China’s Debt to GDP Ratio Declines for the First Time in Nearly Six Years

Beijing’s ongoing deleveraging campaign appears to be proving effective, as China’s debt load as a percentage of gross domestic product declines for the first time in nearly six years.

A report recently released by JPMorgan said that China’s debt fell to 268% of GDP at the end of the second quarter, from 269% at the end of the preceding period.

The decline marks the first time in over half a decade that China’s debt-to-GDP has posted a decrease.

“The composition shift, with household debt increasing while…corporate liabilities declined, points to some progress in debt structuring,” wrote Zhu Haibin, chief economist at JP Morgan in Hong Kong.

Zhu’s figures include estimates of covert credit in addition to the debt owed by the Chinese government, enterprises and households which is reflected by official data.

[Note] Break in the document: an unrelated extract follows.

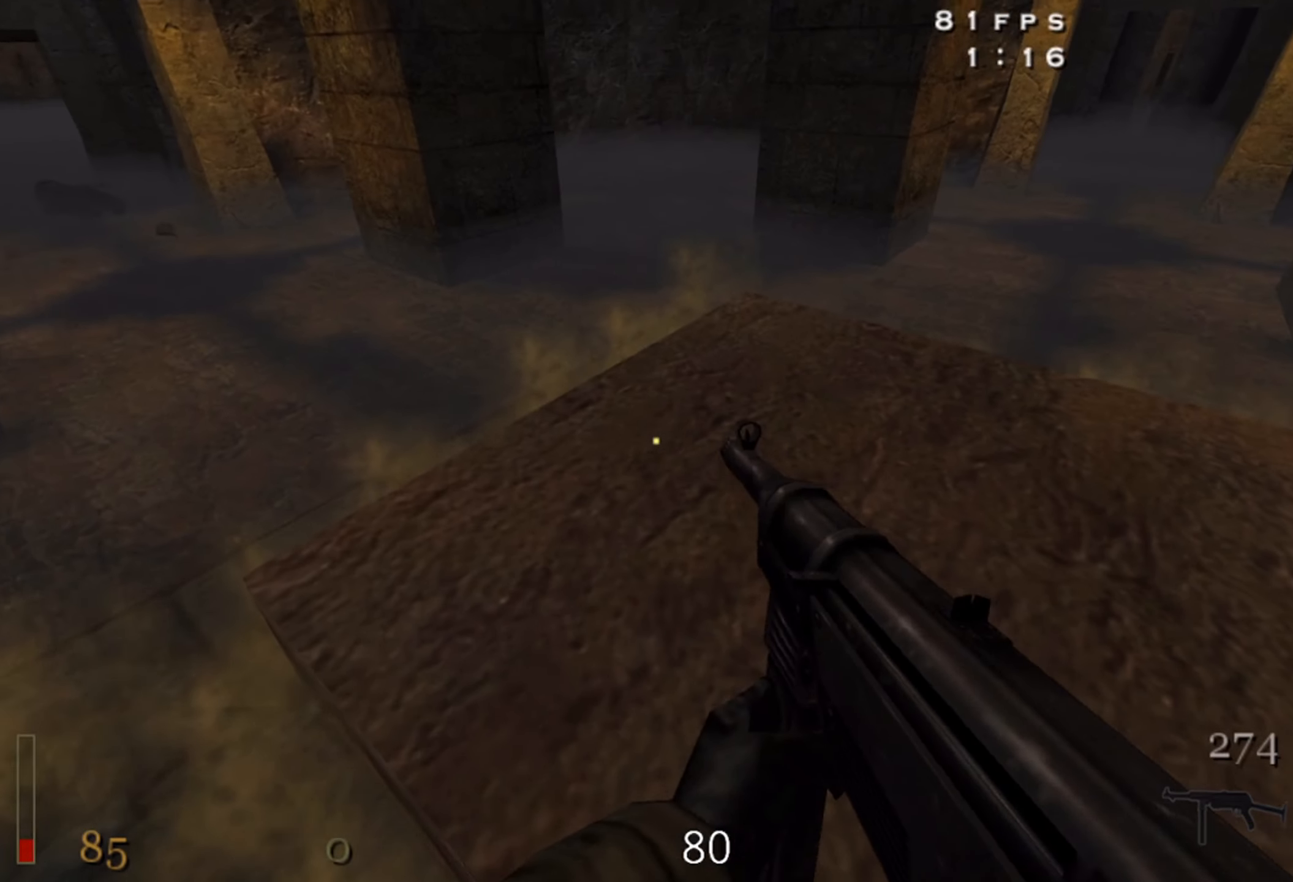
{"keys": [], "mouse": ["right"], "events": [[66, "a", "up"], [100, "w", "up"]]}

Key factors behind the decline in Chinese debt include a tightening of monetary policy by the central bank as well as stricter macro-prudenital regulation of lenders.

The return of inflation over the past year also played a pivotal role, helping to reduce the debt-to-GDP ratio by raising nominal GDP.

Beijing launched a credit-fuelled stimulus program in the wake of the 2008 Great Financial Crisis to keep the economy afloat, leading to a rapid accumulation of debt over the past decade.

While the debt-to-GDP ratio was under 150% in 2007, some groups such as the Institute of International Finance estimate that the figure has since doubled to over 300%.

Despite the second quarter decline highlighted by JP Morgan, concerns still abound over China’s ballooning levels, compelling Standard & Poor’s to downgrade its sovereign credit rating by a notch just last week.

Other analysts believe that China’s deleveraging campaign and crackdown on the banking sector are proving effective at combating its debt woes.

“We think China’s debt risk has actually declined over the past year,” said Wang Tao, head of China economic research at UBS in Hong Kong to The Financial Times. “Tighter supervision and regulation have helped to curtail shadow banking growth.

“While China’s credit growth continues to outpace nominal GDP growth, the gap has actually narrowed this year.”

Wang estimates that China’s debt ratio increased one percentage point in the second quarter to hit 274% by the end of June, significant of easing credit growth.